*** Opening of Extract ***

# slope, to incline, to stand on the slope



## ThomasK

I was _i_n the German-speaking part of Switzerland and enquired about the translation of "*slope*". At first it did not seem so self-evident to find the right word, but then it turned up: _*der Hang*, der Abhang _(the concept of hanging here seems strange to me, but …). Dutch has* "helling".* [1] What would be your word? (It can refer to both the slope area and to the inclination)

But starting from related words in Dutch, I'd like to hear how you would translate words or expressions such as the following
 - [2] the verb "hellen*" *(generally meaning: a landscape's *inclining movement* or the *leaning to the side*, generally 'destined' to fall, like a tower as in Pisa)
 - [3] the expression "op de helling staan" (to be/ stand on the slope, meaning "*to be under threat, likely to get lost*", like values, etc.)

But [4] other associations with slopes (and sloping ???) welcome!


----------



## Circunflejo

ThomasK said:


> [1] What would be your word? (It can refer to both the slope area and to the inclination)



In *Spanish*, _pendiente_ is the most common one for the inclination… or maybe I'm biased right now because it's La Vuelta's time. Anyway, _pendiente_ comes from the verb _pender_ (to hang) so there you have a connection with Swiss' German. And _pendiente_ is a polysemic Word that it's used not just for slope but also for earring, an undo task is a _tarea pendiente_...



ThomasK said:


> the verb "hellen*" *(generally meaning: a landscape's *inclining movement* or the *leaning to the side*, generally 'destined' to fall, like a tower as in Pisa)



In *Spanish*, that would be _inclinarse_, I guess. _Inclinación_ (noun) is also used for slope.


----------



## ThomasK

Great, that opens my mind again! ;-) The funny thing here again is that an inclination (_neigen, buigen_) would be a physical body movement implying bowing, i.e., curving the body_ (hope that is the correct word). _

The fact that there is no "specific" word for _helling/ hellen_ will probably lead to other associations being elicited by _pendiente_. Do you associate anything positive or negative with it? And: does it refer to both a slope area and the degree of inclination (of a landscape)?

*** Close of Extract ***

Job A => Rewrite the records from the line containing "L'escursione si concluderà con una" through the end of the records, both ends included, as a numbered list with blank lines left out.

*** Opening of Available records ***

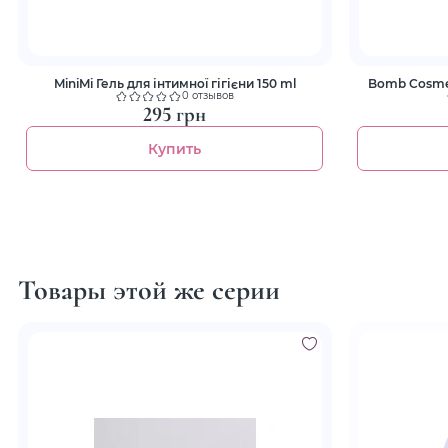
MiniMi Гель для інтимної гігієни 150 ml
Bomb Cosmeti
0 отзывов
295 грн
Купить
Товары этой же серии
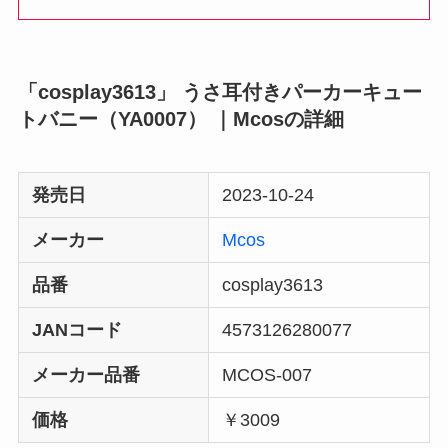
「cosplay3613」 うさ耳付きパーカーキュー
トバニー（YA0007） ｜Mcosの詳細
発売日
2023-10-24
メーカー
Mcos
品番
cosplay3613
JANコード
4573126280077
メーカー品番
MCOS-007
価格
￥3009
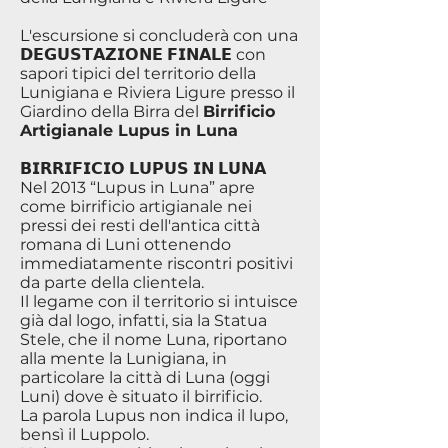
L'escursione si concluderà con una
𝗗𝗘𝗚𝗨𝗦𝗧𝗔𝗭𝗜𝗢𝗡𝗘 𝗙𝗜𝗡𝗔𝗟𝗘 con
sapori tipici del territorio della
Lunigiana e Riviera Ligure presso il
Giardino della Birra del
Birrificio
Artigianale Lupus in Luna
𝗕𝗜𝗥𝗥𝗜𝗙𝗜𝗖𝗜𝗢 𝗟𝗨𝗣𝗨𝗦 𝗜𝗡 𝗟𝗨𝗡𝗔
Nel 2013 “Lupus in Luna” apre
come birrificio artigianale nei
pressi dei resti dell'antica città
romana di Luni ottenendo
immediatamente riscontri positivi
da parte della clientela.
Il legame con il territorio si intuisce
già dal logo, infatti, sia la Statua
Stele, che il nome Luna, riportano
alla mente la Lunigiana, in
particolare la città di Luna (oggi
Luni) dove è situato il birrificio.
La parola Lupus non indica il lupo,
bensì il Luppolo.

*** Close of Available records ***

Job B => In the thread about words for slope, which Spanish verb is _pendiente_ said to come from?

Your response A =>
1. L'escursione si concluderà con una
2. 𝗗𝗘𝗚𝗨𝗦𝗧𝗔𝗭𝗜𝗢𝗡𝗘 𝗙𝗜𝗡𝗔𝗟𝗘 con
3. sapori tipici del territorio della
4. Lunigiana e Riviera Ligure presso il
5. Giardino della Birra del
6. Birrificio
7. Artigianale Lupus in Luna
8. 𝗕𝗜𝗥𝗥𝗜𝗙𝗜𝗖𝗜𝗢 𝗟𝗨𝗣𝗨𝗦 𝗜𝗡 𝗟𝗨𝗡𝗔
9. Nel 2013 “Lupus in Luna” apre
10. come birrificio artigianale nei
11. pressi dei resti dell'antica città
12. romana di Luni ottenendo
13. immediatamente riscontri positivi
14. da parte della clientela.
15. Il legame con il territorio si intuisce
16. già dal logo, infatti, sia la Statua
17. Stele, che il nome Luna, riportano
18. alla mente la Lunigiana, in
19. particolare la città di Luna (oggi
20. Luni) dove è situato il birrificio.
21. La parola Lupus non indica il lupo,
22. bensì il Luppolo.

Your response B => _Pendiente_ comes from the verb _pender_ (to hang).